» EXERCISE REQUIREMENTS
Every entry must be repeated exactly in the answer.

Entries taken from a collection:
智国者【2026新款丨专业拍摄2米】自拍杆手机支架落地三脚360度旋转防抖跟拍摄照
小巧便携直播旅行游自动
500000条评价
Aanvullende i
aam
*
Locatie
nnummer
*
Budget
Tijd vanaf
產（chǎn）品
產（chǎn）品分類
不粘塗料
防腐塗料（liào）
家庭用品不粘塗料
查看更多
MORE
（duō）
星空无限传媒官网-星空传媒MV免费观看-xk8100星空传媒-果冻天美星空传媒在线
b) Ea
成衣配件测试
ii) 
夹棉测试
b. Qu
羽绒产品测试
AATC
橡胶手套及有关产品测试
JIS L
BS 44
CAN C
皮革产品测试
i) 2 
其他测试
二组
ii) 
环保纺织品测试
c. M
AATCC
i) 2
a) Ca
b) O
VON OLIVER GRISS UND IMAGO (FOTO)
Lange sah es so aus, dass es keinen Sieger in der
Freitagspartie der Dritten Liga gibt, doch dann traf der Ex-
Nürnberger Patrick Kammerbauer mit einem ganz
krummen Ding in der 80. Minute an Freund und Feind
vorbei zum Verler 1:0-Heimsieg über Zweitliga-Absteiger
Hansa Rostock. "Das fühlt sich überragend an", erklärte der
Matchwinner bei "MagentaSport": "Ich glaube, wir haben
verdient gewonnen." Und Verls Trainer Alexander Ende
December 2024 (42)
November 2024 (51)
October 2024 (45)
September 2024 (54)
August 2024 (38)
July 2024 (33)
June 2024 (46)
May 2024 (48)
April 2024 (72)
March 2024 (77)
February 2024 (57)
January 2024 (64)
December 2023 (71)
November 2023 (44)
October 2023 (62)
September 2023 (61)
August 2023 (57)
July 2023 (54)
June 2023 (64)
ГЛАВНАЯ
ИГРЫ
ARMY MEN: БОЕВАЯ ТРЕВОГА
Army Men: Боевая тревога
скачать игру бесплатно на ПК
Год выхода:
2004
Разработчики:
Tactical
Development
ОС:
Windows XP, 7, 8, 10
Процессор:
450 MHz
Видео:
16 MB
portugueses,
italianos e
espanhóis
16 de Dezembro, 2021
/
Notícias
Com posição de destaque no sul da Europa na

» FINAL ANSWER
智国者【2026新款丨专业拍摄2米】自拍杆手机支架落地三脚360度旋转防抖跟拍摄照
小巧便携直播旅行游自动
500000条评价
Aanvullende i
aam
*
Locatie
nnummer
*
Budget
Tijd vanaf
產（chǎn）品
產（chǎn）品分類
不粘塗料
防腐塗料（liào）
家庭用品不粘塗料
查看更多
MORE
（duō）
星空无限传媒官网-星空传媒MV免费观看-xk8100星空传媒-果冻天美星空传媒在线
b) Ea
成衣配件测试
ii) 
夹棉测试
b. Qu
羽绒产品测试
AATC
橡胶手套及有关产品测试
JIS L
BS 44
CAN C
皮革产品测试
i) 2 
其他测试
二组
ii) 
环保纺织品测试
c. M
AATCC
i) 2
a) Ca
b) O
VON OLIVER GRISS UND IMAGO (FOTO)
Lange sah es so aus, dass es keinen Sieger in der
Freitagspartie der Dritten Liga gibt, doch dann traf der Ex-
Nürnberger Patrick Kammerbauer mit einem ganz
krummen Ding in der 80. Minute an Freund und Feind
vorbei zum Verler 1:0-Heimsieg über Zweitliga-Absteiger
Hansa Rostock. "Das fühlt sich überragend an", erklärte der
Matchwinner bei "MagentaSport": "Ich glaube, wir haben
verdient gewonnen." Und Verls Trainer Alexander Ende
December 2024 (42)
November 2024 (51)
October 2024 (45)
September 2024 (54)
August 2024 (38)
July 2024 (33)
June 2024 (46)
May 2024 (48)
April 2024 (72)
March 2024 (77)
February 2024 (57)
January 2024 (64)
December 2023 (71)
November 2023 (44)
October 2023 (62)
September 2023 (61)
August 2023 (57)
July 2023 (54)
June 2023 (64)
ГЛАВНАЯ
ИГРЫ
ARMY MEN: БОЕВАЯ ТРЕВОГА
Army Men: Боевая тревога
скачать игру бесплатно на ПК
Год выхода:
2004
Разработчики:
Tactical
Development
ОС:
Windows XP, 7, 8, 10
Процессор:
450 MHz
Видео:
16 MB
portugueses,
italianos e
espanhóis
16 de Dezembro, 2021
/
Notícias
Com posição de destaque no sul da Europa na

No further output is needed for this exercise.